[RECORDS TO USE Boundary: Start]
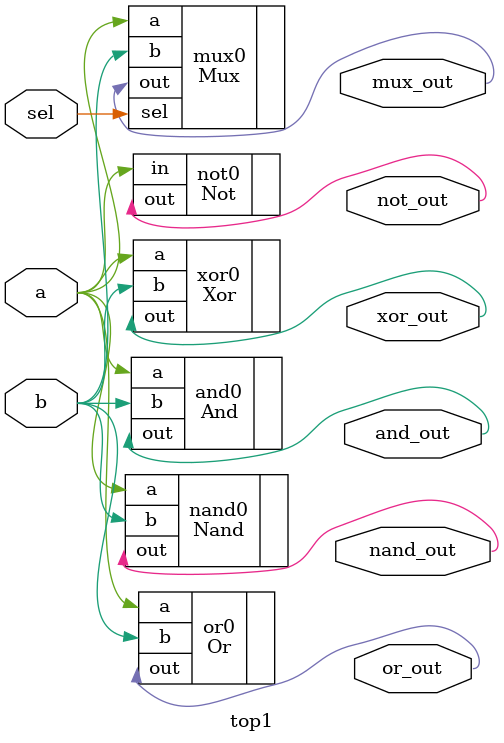
<source format=v>
module top1 (
  output wire nand_out,
  output wire not_out,
  output wire and_out,
  output wire or_out,
  output wire xor_out,
  output wire mux_out,
  input wire a,
  input wire b,
  input wire sel
);
  Nand nand0 (
    .out(nand_out),
    .a(a),
    .b(b)
  );
  Not not0 (
    .out(not_out),
    .in(a)
  );
  And and0 (
    .out(and_out),
    .a(a),
    .b(b)
  );
  Or or0 (
    .out(or_out),
    .a(a),
    .b(b)
  );
  Xor xor0 (
    .out(xor_out),
    .a(a),
    .b(b)
  );
  Mux mux0 (
    .out(mux_out),
    .a(a),
    .b(b),
    .sel(sel)
  );
endmodule

</source>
[RECORDS TO USE Boundary: End]
Copy each line of the records that contains the word "wire".

PROBLEM SOLUTION:
  output wire nand_out,
  output wire not_out,
  output wire and_out,
  output wire or_out,
  output wire xor_out,
  output wire mux_out,
  input wire a,
  input wire b,
  input wire sel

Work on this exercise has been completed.